## ACTIVITY 1
According to the concert review, which two songs opened the show?

## EXTRACT TO READ
********************
Good or not good: The whole “Man of the Woods” aesthetic
Herb: Aside from the opening two numbers — “Filthy” and “Midnight Summer Jam” — his “Man of the Woods” theme didn’t really jibe with the rest of the show. Timberlake asked us to dance, hop, clap, bounce and sing, all of which don’t mesh with the “Man of the Woods” aesthetics (all those prop trees, a fake campfire, images of the woods on the dropdown screens). It just doesn’t make sense. Why would I be dancing in the woods?
However, I did gain a slight appreciation for the new album, or at least the songs themselves. “Say Something” is a hit, “Man of the Woods” should be blaring through your radio when you’re cruising down I-15 on a summer night and “Supplies” is as close to rapper Justin Timberlake that we’ll get. I’m inspired to listen to his album again. “Montana” was just a huge mood killer, though. So, I’m going to say “not really good” for this one.
********************
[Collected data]
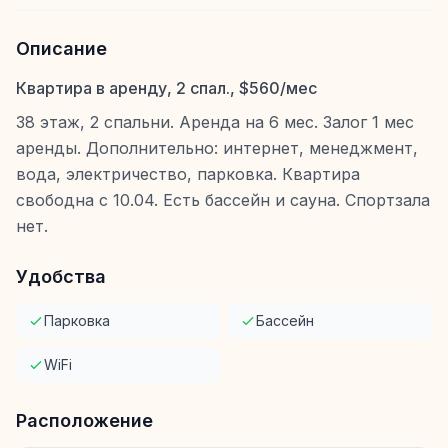
Описание
Квартира в аренду, 2 спал., $560/мес
38 этаж, 2 спальни. Аренда на 6 мес. Залог 1 мес
аренды. Дополнительно: интернет, менеджмент,
вода, электричество, парковка. Квартира
свободна с 10.04. Есть бассейн и сауна. Спортзала
нет.
Удобства
Парковка
Бассейн
WiFi
Расположение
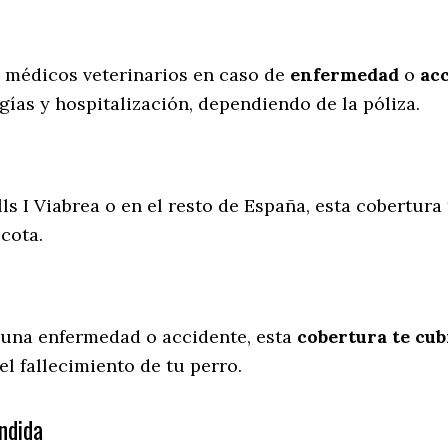
s médicos veterinarios en caso de
enfermedad
o
ac
gías y hospitalización, dependiendo de la póliza.
lls I Viabrea o en el resto de España, esta cobertur
scota.
 una enfermedad o accidente, esta
cobertura te cub
l fallecimiento de tu perro.
ndida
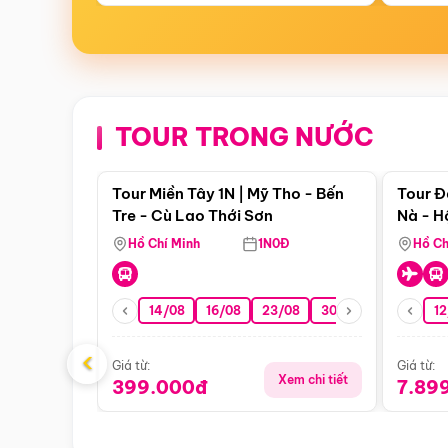
TOUR TRONG NƯỚC
Điểm nổi bật
Tour Miền Tây 1N | Mỹ Tho - Bến
Tour Đ
Tre - Cù Lao Thới Sơn
Nà - H
Nha
Hồ Chí Minh
1N0Đ
Hồ Ch
14/08
16/08
23/08
30/08
06/09
12
1
‹
Giá từ:
Giá từ:
Xem chi tiết
399.000đ
7.89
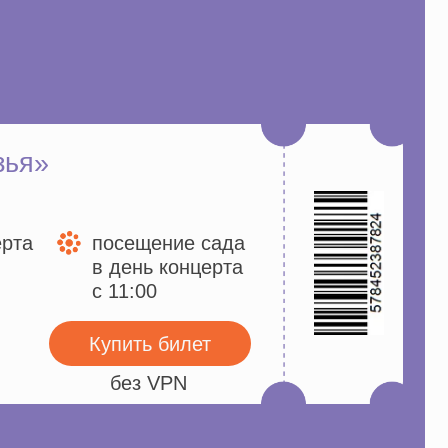
упить билет
без VPN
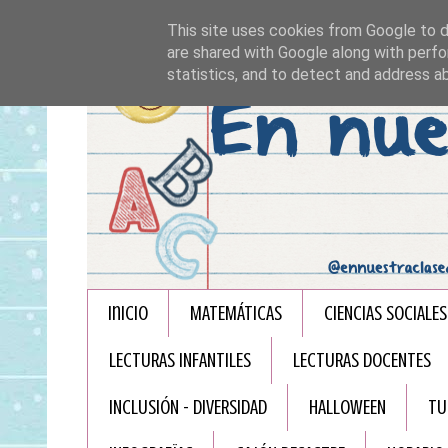
This site uses cookies from Google to de
are shared with Google along with perfo
statistics, and to detect and address a
Inicio
MATEMÁTICAS
CIENCIAS SOCIALES
LECTURAS INFANTILES
LECTURAS DOCENTES
INCLUSIÓN - DIVERSIDAD
HALLOWEEN
TU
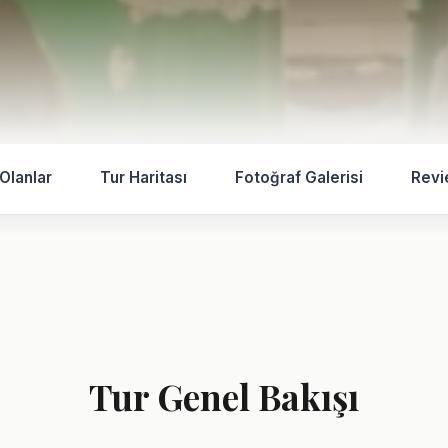
 Olanlar
Tur Haritası
Fotoğraf Galerisi
Rev
Tur Genel Bakışı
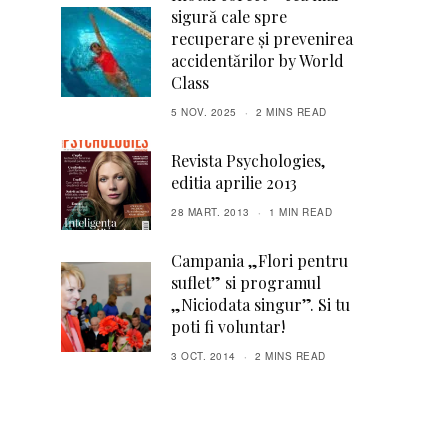
sigură cale spre
recuperare și prevenirea
accidentărilor by World
Class
5 NOV. 2025
2 MINS READ
Revista Psychologies,
editia aprilie 2013
28 MART. 2013
1 MIN READ
Campania „Flori pentru
suflet” si programul
„Niciodata singur”. Si tu
poti fi voluntar!
3 OCT. 2014
2 MINS READ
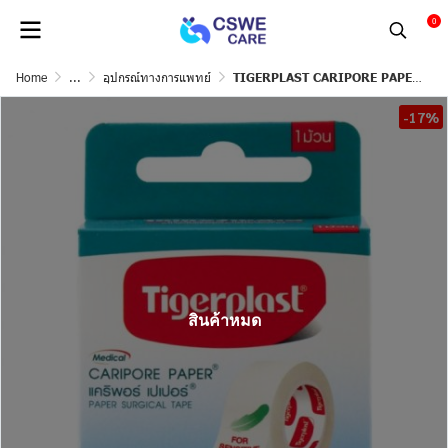
0
Home
...
อุปกรณ์ทางการแพทย์
TIGERPLAST CARIPORE PAPER 1" *10หลา
-17%
สินค้าหมด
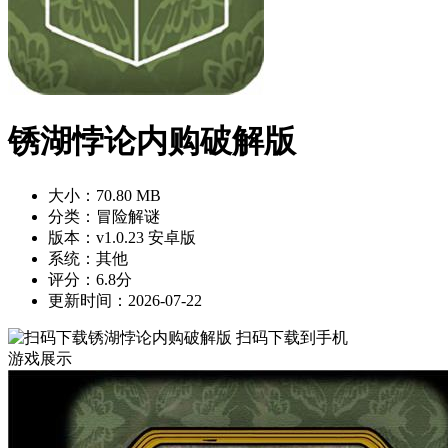
锈湖悖论内购破解版
大小：70.80 MB
分类：冒险解谜
版本：v1.0.23 安卓版
系统：其他
评分：6.8分
更新时间：2026-07-22
扫码下载到手机
游戏展示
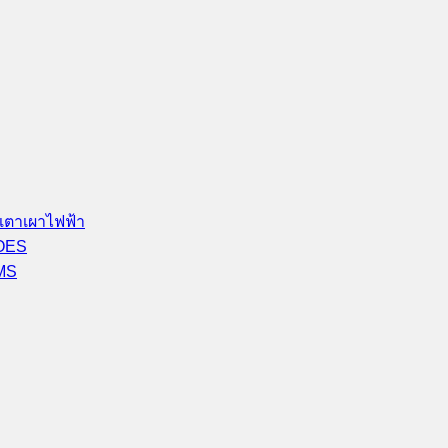
เตาเผาไฟฟ้า
-OES
-MS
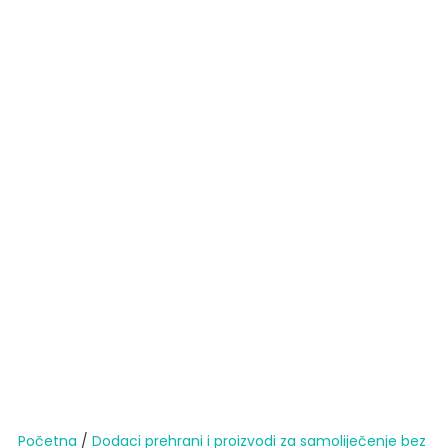
Početna
/
Dodaci prehrani i proizvodi za samoliječenje bez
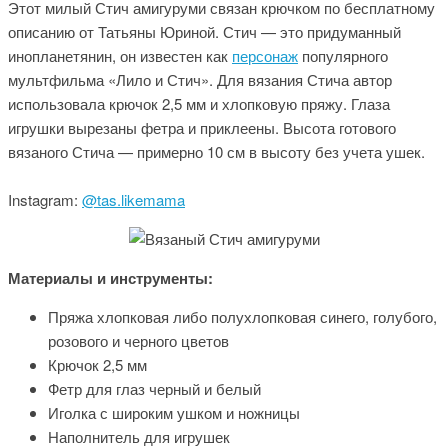
Этот милый Стич амигуруми связан крючком по бесплатному
описанию от Татьяны Юриной. Стич — это придуманный
инопланетянин, он известен как
персонаж
популярного
мультфильма «Лило и Стич». Для вязания Стича автор
использовала крючок 2,5 мм и хлопковую пряжу. Глаза
игрушки вырезаны фетра и приклеены. Высота готового
вязаного Стича — примерно 10 см в высоту без учета ушек.
Instagram:
@tas.likemama
Материалы и инструменты:
Пряжа хлопковая либо полухлопковая синего, голубого,
розового и черного цветов
Крючок 2,5 мм
Фетр для глаз черный и белый
Иголка с широким ушком и ножницы
Наполнитель для игрушек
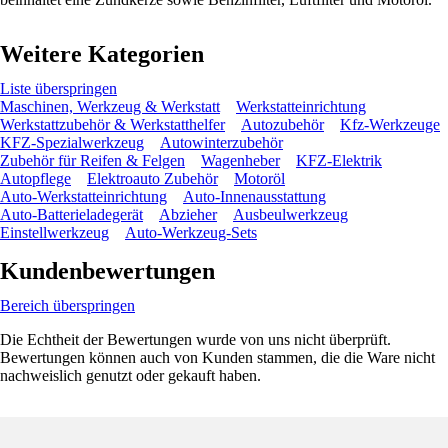
Weitere Kategorien
Liste überspringen
Maschinen, Werkzeug & Werkstatt
Werkstatteinrichtung
Werkstattzubehör & Werkstatthelfer
Autozubehör
Kfz-Werkzeuge
KFZ-Spezialwerkzeug
Autowinterzubehör
Zubehör für Reifen & Felgen
Wagenheber
KFZ-Elektrik
Autopflege
Elektroauto Zubehör
Motoröl
Auto-Werkstatteinrichtung
Auto-Innenausstattung
Auto-Batterieladegerät
Abzieher
Ausbeulwerkzeug
Einstellwerkzeug
Auto-Werkzeug-Sets
Kundenbewertungen
Bereich überspringen
Die Echtheit der Bewertungen wurde von uns nicht überprüft.
Bewertungen können auch von Kunden stammen, die die Ware nicht
nachweislich genutzt oder gekauft haben.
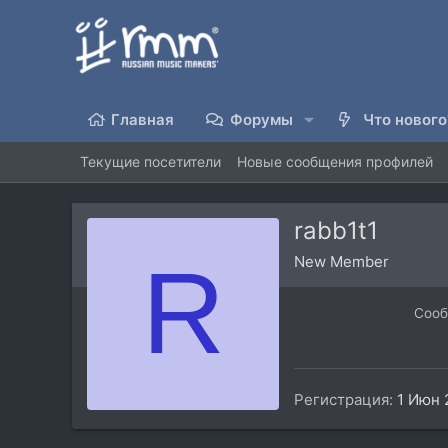
Главная
Форумы
Что нового
Текущие посетители
Новые сообщения профилей
rabb1t1
R
New Member
Соо
Регистрация
1 Июн 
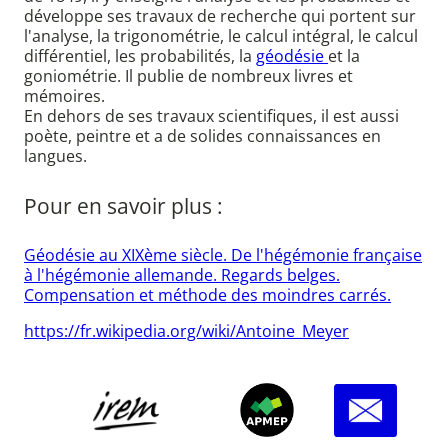
développe ses travaux de recherche qui portent sur
l'analyse, la trigonométrie, le calcul intégral, le calcul
différentiel, les probabilités, la
géodésie
et la
goniométrie. Il publie de nombreux livres et
mémoires.
En dehors de ses travaux scientifiques, il est aussi
poète, peintre et a de solides connaissances en
langues.
Pour en savoir plus :
Géodésie au XIXème siècle. De l'hégémonie française
à l'hégémonie allemande. Regards belges.
Compensation et méthode des moindres carrés.
https://fr.wikipedia.org/wiki/Antoine_Meyer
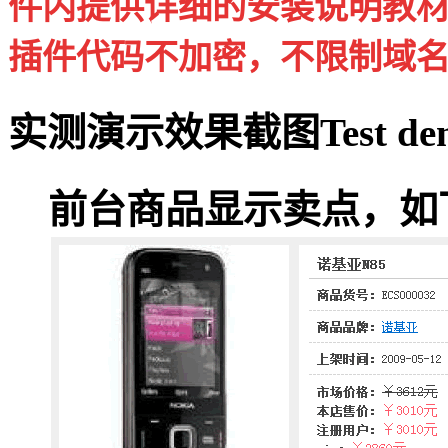
件内提供详细的安装说明教
插件代码不加密，不限制域
实测演示效果截图
Test de
前台商品显示卖点，如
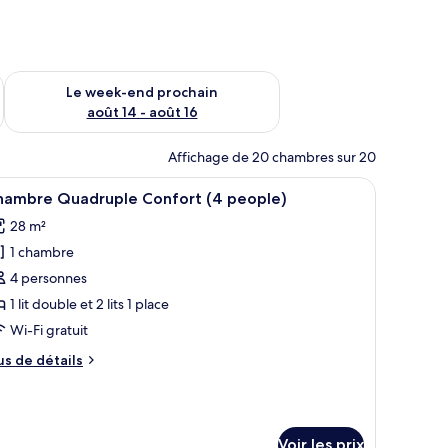
-end août 7 - août 9
Vérifier la disponibilité pour le week-end prochain août 14 - a
Le week-end prochain
août 14 - août 16
Affichage de 20 chambres sur 20
une table de chevet avec une lampe et un panneau mural en bois.
fficher
Une chambre à coucher moderne avec un lit, d
8
hambre Quadruple Confort (4 people)
outes
28 m²
s
1 chambre
hotos
our
4 personnes
e
1 lit double et 2 lits 1 place
ype
Wi-Fi gratuit
e
us
us de détails
hambre :
e
hambre
tails
r
uadruple
onfort
Voir les prix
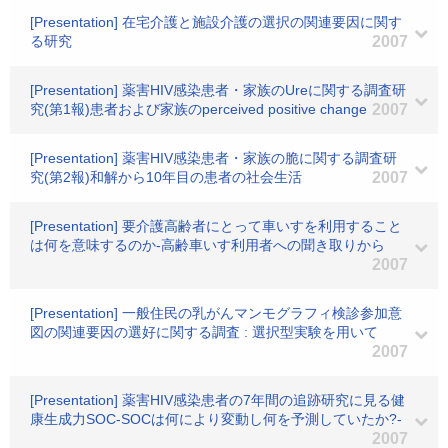
[Presentation] 在宅介護と施設介護の選択の関連要因に関す
る研究
2007
[Presentation] 薬害HIV感染患者・家族のUreに関する調査研
究(第1報)患者および家族のperceived positive change
2007
[Presentation] 薬害HIV感染患者・家族の脆に関する調査研
究(第2報)和解から10年目の患者の社会生活
2007
[Presentation] 要介護高齢者にとって車いすを利用すること
は何を意味するのか-高齢車いす利用者への聞き取りから
2007
[Presentation] 一般住民の乳がんマンモグラフィ検診参加意
図の関連要因の選好に関する調査 : 選択型実験を用いて
2007
[Presentation] 薬害HIV感染患者の7年間の追跡研究に見る健
康生成力SOC-SOCは何により変動し何を予測していたか?-
2007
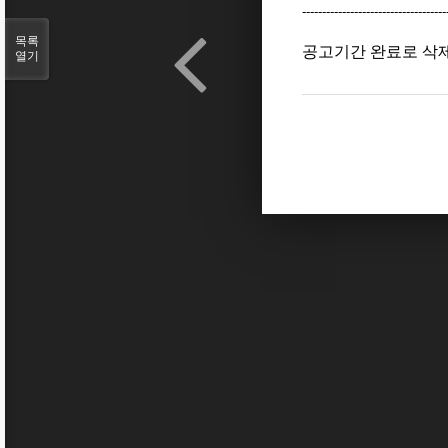
------------------------------------
목록
공고기간 완료로 삭
열기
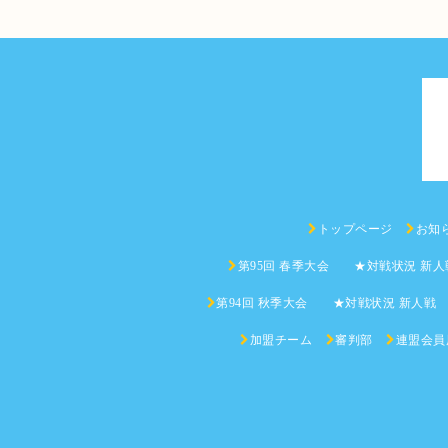
トップページ
お知
第95回 春季大会 ★対戦状況 新人
第94回 秋季大会 ★対戦状況 新人戦
加盟チーム
審判部
連盟会員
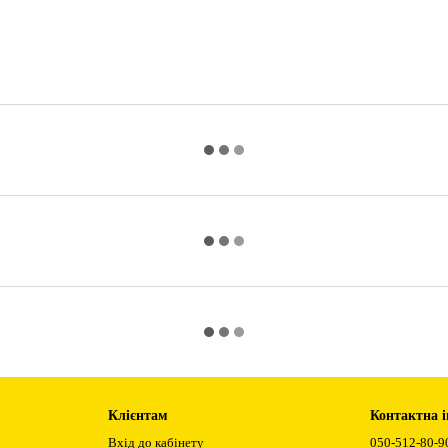
Клієнтам
Контактна 
Вхід до кабінету
050-512-80-9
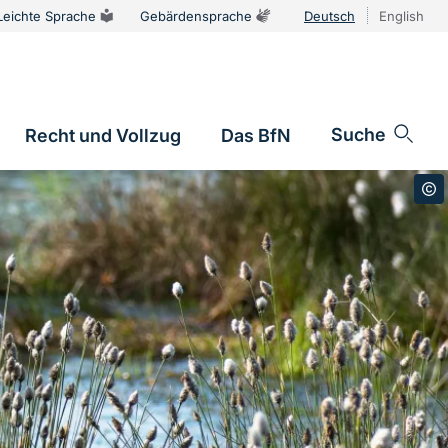
Leichte Sprache
Gebärdensprache
Deutsch
English
Sprachums
Suche
Recht und Vollzug
Das BfN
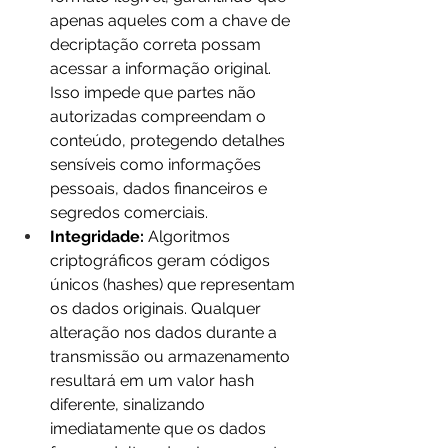
apenas aqueles com a chave de 
decriptação correta possam 
acessar a informação original. 
Isso impede que partes não 
autorizadas compreendam o 
conteúdo, protegendo detalhes 
sensíveis como informações 
pessoais, dados financeiros e 
segredos comerciais.
Integridade:
 Algoritmos 
criptográficos geram códigos 
únicos (hashes) que representam 
os dados originais. Qualquer 
alteração nos dados durante a 
transmissão ou armazenamento 
resultará em um valor hash 
diferente, sinalizando 
imediatamente que os dados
********************
## ACTIVITY 2
Reproduce the collected data entries word for word, from the start of the entries through the line that contains "Dodaci prehrani i". Leave out the pictures.

## EXERCISE ANSWER 1
"Filthy" and "Midnight Summer Jam."

## EXERCISE ANSWER 2
Описание
Квартира в аренду, 2 спал., $560/мес
38 этаж, 2 спальни. Аренда на 6 мес. Залог 1 мес
аренды. Дополнительно: интернет, менеджмент,
вода, электричество, парковка. Квартира
свободна с 10.04. Есть бассейн и сауна. Спортзала
нет.
Удобства
Парковка
Бассейн
WiFi
Расположение
s médicos veterinarios en caso de
enfermedad
o
ac
gías y hospitalización, dependiendo de la póliza.
lls I Viabrea o en el resto de España, esta cobertur
scota.
 una enfermedad o accidente, esta
cobertura te cub
l fallecimiento de tu perro.
ndida
TOUR TRONG NƯỚC
Điểm nổi bật
Tour Miền Tây 1N | Mỹ Tho - Bến
Tour Đ
Tre - Cù Lao Thới Sơn
Nà - H
Nha
Hồ Chí Minh
1N0Đ
Hồ Ch
14/08
16/08
23/08
30/08
06/09
12
1
‹
Giá từ:
Giá từ:
Xem chi tiết
399.000đ
7.89
упить билет
без VPN
This site uses cookies from Google to de
are shared with Google along with perfo
statistics, and to detect and address a
Inicio
MATEMÁTICAS
CIENCIAS SOCIALES
LECTURAS INFANTILES
LECTURAS DOCENTES
INCLUSIÓN - DIVERSIDAD
HALLOWEEN
TU
 Olanlar
Tur Haritası
Fotoğraf Galerisi
Rev
Tur Genel Bakışı
sigură cale spre
recuperare și prevenirea
accidentărilor by World
Class
5 NOV. 2025
2 MINS READ
Revista Psychologies,
editia aprilie 2013
28 MART. 2013
1 MIN READ
Campania „Flori pentru
suflet” si programul
„Niciodata singur”. Si tu
poti fi voluntar!
3 OCT. 2014
2 MINS READ
0
Home
...
อุปกรณ์ทางการแพทย์
TIGERPLAST CARIPORE PAPER 1" *10หลา
-17%
สินค้าหมด
锈湖悖论内购破解版
大小：70.80 MB
分类：冒险解谜
版本：v1.0.23 安卓版
系统：其他
评分：6.8分
更新时间：2026-07-22
扫码下载到手机
游戏展示
เตาเผาไฟฟ้า
-OES
-MS
Početna
/
Dodaci prehrani i proizvodi za samoliječenje bez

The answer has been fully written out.